Text passage —
=== Section Start ===

You should also be aware of the role that religion and spirituality play within the various Asian and South Asian cuisines. Specific ingredients can be prohibited and various spice or seasoning blends are used for specific ingredients.
What is Umami?
Umami is the fifth taste alongside sour, sweet, bitter, and salty. Japanese scientists discovered this fifth flavour in the early 20th century and called it “umami,” which translates to “savoury”. It is often reached by including monosodium glutamate as an ingredient.
Chinese Cuisine Spices & seasonings
Chinese cuisine includes the increasingly popular Sichuan Cuisine which is influenced greatly by chile peppers, red chilli oil and Sichuan peppercorns. There are 9 fundamental spices and seasonings used in Chinese Cuisines.
Soy sauce is a foundational seasoning in most Chinese and other Asian cuisines. There are various types of soy sauce including dark, light, sweet and concentrated soy sauce.
Oyster sauce is made with oysters so if you are vegetarian or vegan or just don’t like the flavour of oysters you can use a mushroom flavoured oyster sauce. Used in a wide variety of dishes the only way to describe Oyster sauce is that it adds a umami flavour to dishes. It is a thick and somewhat sweet tasting sauce.
Doubanjiang is a must-have for creating Sichuan dishes it is a fermented spicy bean paste.
Shaoxing wine (or cooking wine, rice wine)
Shaoxing wine is a rice wine that is used to add a delicate flavour to the dish.
Generally speaking, Five Spice is a combination of Chinese cinnamon, fennel seed, star anise, and cloves. Depending on who blends the spice or what region it is used the fifth spice could be any of these spices ginger, white pepper, or Sichuan peppercorns. The spice is used for marinating and braising as it is quite a powerful flavour and smell.

=== Section End ===

Supplied material —
=== Section Start ===

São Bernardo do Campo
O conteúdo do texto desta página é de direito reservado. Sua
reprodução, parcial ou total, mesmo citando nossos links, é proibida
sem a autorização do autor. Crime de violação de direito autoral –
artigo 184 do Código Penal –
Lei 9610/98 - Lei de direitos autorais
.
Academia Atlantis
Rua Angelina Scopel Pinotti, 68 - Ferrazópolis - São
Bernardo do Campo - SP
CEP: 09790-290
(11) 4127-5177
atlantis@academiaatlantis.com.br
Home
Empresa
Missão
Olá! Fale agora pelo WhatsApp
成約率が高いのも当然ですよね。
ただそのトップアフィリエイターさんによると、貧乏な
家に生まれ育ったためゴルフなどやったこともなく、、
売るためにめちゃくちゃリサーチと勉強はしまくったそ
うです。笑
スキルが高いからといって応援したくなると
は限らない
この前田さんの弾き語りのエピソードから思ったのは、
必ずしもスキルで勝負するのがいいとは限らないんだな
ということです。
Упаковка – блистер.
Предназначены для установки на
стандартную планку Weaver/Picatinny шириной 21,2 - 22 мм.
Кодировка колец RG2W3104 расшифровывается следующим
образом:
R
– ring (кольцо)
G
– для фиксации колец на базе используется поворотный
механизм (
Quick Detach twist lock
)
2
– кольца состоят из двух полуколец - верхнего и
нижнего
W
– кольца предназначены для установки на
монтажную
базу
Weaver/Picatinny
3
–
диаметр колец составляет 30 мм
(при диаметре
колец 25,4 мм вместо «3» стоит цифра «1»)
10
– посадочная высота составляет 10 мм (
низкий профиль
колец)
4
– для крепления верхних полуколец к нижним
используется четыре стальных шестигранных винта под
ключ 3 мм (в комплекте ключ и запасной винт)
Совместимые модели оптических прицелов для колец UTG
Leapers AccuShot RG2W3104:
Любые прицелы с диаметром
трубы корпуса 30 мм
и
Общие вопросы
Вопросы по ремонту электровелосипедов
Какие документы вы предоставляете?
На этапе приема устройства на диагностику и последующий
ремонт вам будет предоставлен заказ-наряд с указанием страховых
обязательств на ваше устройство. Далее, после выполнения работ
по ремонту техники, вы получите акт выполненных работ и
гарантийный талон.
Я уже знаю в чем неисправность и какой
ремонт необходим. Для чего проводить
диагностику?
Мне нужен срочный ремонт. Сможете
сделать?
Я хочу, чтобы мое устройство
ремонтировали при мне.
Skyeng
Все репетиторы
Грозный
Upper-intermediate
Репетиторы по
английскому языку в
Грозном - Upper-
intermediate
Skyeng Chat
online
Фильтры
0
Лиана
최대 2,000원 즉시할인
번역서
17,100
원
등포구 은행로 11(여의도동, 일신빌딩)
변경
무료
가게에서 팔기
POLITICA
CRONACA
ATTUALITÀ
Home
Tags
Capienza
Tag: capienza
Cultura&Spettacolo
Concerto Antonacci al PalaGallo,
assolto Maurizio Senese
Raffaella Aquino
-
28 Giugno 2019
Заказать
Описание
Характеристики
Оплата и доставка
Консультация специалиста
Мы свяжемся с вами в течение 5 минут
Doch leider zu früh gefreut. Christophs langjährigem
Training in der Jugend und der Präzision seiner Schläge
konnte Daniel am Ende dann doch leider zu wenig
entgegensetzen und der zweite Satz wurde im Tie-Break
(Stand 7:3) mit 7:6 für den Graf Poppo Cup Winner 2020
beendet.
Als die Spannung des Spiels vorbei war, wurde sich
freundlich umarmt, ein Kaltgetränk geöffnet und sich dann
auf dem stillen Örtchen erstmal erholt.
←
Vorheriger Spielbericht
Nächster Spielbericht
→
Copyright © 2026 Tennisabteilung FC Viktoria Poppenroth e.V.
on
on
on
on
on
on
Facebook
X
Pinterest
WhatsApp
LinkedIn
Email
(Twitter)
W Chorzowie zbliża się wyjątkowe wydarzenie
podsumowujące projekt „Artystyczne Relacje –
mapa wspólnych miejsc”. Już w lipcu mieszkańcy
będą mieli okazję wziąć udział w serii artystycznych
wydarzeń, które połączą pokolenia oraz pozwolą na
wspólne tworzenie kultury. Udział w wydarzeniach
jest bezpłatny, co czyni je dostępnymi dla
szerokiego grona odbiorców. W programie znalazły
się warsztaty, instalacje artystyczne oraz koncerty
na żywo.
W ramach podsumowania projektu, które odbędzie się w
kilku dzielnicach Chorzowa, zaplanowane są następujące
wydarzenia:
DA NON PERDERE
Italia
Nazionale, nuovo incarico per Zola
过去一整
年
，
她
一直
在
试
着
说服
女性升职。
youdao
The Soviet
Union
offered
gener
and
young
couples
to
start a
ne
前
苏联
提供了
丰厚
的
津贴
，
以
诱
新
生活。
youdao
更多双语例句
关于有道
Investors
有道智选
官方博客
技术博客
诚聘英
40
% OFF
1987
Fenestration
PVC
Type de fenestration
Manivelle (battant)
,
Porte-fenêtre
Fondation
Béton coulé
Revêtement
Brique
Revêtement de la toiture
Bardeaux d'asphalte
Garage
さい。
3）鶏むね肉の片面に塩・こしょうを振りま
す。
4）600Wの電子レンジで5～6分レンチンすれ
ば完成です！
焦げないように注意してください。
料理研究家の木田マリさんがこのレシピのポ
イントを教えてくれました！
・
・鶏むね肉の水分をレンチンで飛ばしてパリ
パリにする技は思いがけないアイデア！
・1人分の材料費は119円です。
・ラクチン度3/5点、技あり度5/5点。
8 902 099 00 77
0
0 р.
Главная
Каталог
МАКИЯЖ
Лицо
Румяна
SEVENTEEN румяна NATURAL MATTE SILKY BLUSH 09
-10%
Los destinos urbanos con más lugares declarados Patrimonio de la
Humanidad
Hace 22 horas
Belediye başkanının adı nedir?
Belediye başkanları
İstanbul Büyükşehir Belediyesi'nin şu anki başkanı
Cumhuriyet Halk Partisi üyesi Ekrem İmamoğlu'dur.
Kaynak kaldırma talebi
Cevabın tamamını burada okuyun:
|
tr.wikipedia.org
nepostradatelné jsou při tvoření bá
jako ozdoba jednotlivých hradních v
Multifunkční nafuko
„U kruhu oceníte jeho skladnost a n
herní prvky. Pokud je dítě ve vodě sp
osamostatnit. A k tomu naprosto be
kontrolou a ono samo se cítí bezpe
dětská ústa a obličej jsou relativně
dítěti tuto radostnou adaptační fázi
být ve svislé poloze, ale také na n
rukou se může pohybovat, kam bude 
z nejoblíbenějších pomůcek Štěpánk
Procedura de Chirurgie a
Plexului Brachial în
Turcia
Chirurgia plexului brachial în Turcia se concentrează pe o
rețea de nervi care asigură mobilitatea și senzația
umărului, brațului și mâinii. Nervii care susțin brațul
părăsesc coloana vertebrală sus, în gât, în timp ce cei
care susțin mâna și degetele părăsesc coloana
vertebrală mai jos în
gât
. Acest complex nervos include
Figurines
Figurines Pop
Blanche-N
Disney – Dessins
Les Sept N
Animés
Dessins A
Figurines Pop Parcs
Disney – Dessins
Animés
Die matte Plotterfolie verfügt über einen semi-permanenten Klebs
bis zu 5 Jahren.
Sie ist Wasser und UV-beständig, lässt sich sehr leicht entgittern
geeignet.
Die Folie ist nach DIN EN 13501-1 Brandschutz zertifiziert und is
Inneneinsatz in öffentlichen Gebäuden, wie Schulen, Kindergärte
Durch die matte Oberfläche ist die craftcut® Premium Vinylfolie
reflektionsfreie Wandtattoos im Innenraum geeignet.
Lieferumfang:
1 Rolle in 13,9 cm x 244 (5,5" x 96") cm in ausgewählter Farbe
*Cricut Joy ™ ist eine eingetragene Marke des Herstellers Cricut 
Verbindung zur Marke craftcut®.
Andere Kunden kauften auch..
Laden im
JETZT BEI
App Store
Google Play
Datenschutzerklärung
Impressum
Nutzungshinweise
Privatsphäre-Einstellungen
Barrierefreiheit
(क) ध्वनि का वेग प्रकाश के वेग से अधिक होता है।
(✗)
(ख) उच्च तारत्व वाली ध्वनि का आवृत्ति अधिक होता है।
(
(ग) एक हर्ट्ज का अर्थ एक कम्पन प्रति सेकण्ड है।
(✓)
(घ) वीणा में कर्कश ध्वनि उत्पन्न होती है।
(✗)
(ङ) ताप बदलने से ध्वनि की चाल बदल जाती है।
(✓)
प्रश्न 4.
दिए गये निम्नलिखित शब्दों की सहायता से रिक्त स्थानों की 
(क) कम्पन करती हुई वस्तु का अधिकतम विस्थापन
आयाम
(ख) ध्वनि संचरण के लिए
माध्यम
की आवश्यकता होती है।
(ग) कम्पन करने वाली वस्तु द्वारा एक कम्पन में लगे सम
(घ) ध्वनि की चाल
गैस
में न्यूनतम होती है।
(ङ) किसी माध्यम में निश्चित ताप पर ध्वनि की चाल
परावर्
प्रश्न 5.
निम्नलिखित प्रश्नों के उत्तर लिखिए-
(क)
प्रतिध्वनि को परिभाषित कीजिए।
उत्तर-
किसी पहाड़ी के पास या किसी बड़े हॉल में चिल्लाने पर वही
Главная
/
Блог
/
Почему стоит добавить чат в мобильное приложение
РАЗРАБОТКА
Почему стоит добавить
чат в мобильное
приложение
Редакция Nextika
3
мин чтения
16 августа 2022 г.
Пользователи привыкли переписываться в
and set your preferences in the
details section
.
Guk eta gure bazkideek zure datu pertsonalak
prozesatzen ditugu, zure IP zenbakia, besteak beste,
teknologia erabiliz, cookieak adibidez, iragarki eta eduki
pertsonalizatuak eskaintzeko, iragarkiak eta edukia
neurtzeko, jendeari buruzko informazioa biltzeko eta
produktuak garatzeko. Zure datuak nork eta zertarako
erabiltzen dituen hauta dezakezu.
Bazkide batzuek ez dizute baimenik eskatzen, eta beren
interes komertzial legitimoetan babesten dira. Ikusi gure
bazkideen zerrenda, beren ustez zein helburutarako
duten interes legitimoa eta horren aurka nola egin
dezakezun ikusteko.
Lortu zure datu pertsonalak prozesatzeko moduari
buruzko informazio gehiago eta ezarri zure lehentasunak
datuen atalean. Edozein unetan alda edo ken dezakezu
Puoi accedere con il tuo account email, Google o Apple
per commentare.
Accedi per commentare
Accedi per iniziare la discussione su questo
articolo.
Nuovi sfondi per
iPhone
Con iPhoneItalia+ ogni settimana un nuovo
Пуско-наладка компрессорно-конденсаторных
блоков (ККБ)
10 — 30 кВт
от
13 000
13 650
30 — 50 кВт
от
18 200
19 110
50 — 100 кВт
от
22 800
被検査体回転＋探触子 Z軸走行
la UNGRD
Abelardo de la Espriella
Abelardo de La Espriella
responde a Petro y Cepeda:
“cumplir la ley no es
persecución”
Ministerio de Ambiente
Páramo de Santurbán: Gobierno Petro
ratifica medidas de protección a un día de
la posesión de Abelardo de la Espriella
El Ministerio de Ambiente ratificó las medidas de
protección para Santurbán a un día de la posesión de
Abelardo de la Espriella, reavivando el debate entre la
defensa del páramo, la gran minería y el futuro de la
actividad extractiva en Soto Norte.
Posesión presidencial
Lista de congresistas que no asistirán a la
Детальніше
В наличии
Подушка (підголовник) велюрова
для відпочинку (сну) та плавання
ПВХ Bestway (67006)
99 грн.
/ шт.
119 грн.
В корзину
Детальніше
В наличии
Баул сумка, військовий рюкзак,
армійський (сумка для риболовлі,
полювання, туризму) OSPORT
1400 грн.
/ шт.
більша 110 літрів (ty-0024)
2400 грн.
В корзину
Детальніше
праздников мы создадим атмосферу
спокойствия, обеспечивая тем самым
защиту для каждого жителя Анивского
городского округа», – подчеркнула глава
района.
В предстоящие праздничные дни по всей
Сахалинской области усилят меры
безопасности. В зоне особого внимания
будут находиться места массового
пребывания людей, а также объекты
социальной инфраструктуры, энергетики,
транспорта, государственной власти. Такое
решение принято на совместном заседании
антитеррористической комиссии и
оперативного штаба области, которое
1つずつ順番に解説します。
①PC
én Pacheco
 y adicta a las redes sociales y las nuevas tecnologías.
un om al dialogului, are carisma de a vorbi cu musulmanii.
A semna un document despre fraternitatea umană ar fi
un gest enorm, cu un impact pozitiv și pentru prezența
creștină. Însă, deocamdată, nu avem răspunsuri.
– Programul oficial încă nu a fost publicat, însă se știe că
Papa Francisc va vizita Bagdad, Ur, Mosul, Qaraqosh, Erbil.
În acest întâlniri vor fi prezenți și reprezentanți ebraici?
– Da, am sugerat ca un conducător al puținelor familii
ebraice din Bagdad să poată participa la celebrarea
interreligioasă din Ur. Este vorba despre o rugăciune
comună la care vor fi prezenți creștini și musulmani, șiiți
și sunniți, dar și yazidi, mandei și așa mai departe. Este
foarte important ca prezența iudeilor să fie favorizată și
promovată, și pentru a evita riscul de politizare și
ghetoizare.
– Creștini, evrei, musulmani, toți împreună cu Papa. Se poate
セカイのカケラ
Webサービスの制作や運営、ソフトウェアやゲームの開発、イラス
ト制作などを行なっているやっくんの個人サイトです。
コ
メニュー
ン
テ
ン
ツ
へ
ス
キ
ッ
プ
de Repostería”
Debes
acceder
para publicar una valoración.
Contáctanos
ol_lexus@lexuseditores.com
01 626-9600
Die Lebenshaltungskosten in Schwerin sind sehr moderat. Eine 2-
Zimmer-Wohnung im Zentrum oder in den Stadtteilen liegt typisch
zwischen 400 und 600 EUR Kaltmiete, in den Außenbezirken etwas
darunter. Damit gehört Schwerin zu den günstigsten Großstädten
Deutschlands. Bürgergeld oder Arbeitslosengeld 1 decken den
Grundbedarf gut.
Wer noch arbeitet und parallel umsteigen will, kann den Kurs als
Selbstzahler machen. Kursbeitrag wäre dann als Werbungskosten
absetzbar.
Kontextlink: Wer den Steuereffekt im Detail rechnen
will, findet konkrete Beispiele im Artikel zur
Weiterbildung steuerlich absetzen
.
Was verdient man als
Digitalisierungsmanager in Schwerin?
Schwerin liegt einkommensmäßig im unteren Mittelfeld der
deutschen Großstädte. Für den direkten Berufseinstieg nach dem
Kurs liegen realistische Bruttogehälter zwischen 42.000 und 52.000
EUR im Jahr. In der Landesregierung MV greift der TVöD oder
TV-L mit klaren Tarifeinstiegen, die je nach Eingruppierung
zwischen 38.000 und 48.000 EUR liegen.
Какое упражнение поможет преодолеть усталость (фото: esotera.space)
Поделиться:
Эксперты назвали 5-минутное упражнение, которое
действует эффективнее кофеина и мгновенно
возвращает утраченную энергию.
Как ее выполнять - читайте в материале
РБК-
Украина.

=== Section End ===

What this exercise asks —
• A. Answer these questions using the passage on Chinese spices and seasonings:
(i) What kind of paste is doubanjiang?
(ii) Which four spices make up Five Spice, generally speaking?
(iii) What types of soy sauce are listed?
• B. Carry on the passage on Chinese spices and seasonings from its last sentence, adding the next part.

Expected outputs —
• A.
(i) A fermented spicy bean paste.
(ii) Chinese cinnamon, fennel seed, star anise, and cloves.
(iii) Dark, light, sweet, and concentrated.

• B.
Chinkiang vinegar looks like a soy sauce but it is tart and adds a rich flavour to dishes. It is used as a dumpling dipping sauce, in salad dressings and with dishes like cold spicy noodles.
Toasted sesame oil
Sesame oil adds a nutty flavour to the dishes. You can add a few drops to stir-fried dishes or noodle soups, but don’t try to cook with Sesame oil as it has a low burning point. Its flavour is best used after the dish is cooked.
Star anise is one of the central spices in Chinese cooking. It has a strong anise flavour, with a liquorice smell. The dominant flavour in Chinese five-spice powder, star anise is also used to flavour alcoholic drinks such as pastis.
Used in Cantonese cooking this is a spicy and tasty seafood sauce that is sort of like a relish with dried seafood, chillies, garlic oil and onions. It can be added to the ingredients or used as a condiment on the table.
What does Sichuan pepper taste like? This is a tough one it has a citrusy smell with a touch of pine tree and on your tongue, it has a numbing tingling sensation.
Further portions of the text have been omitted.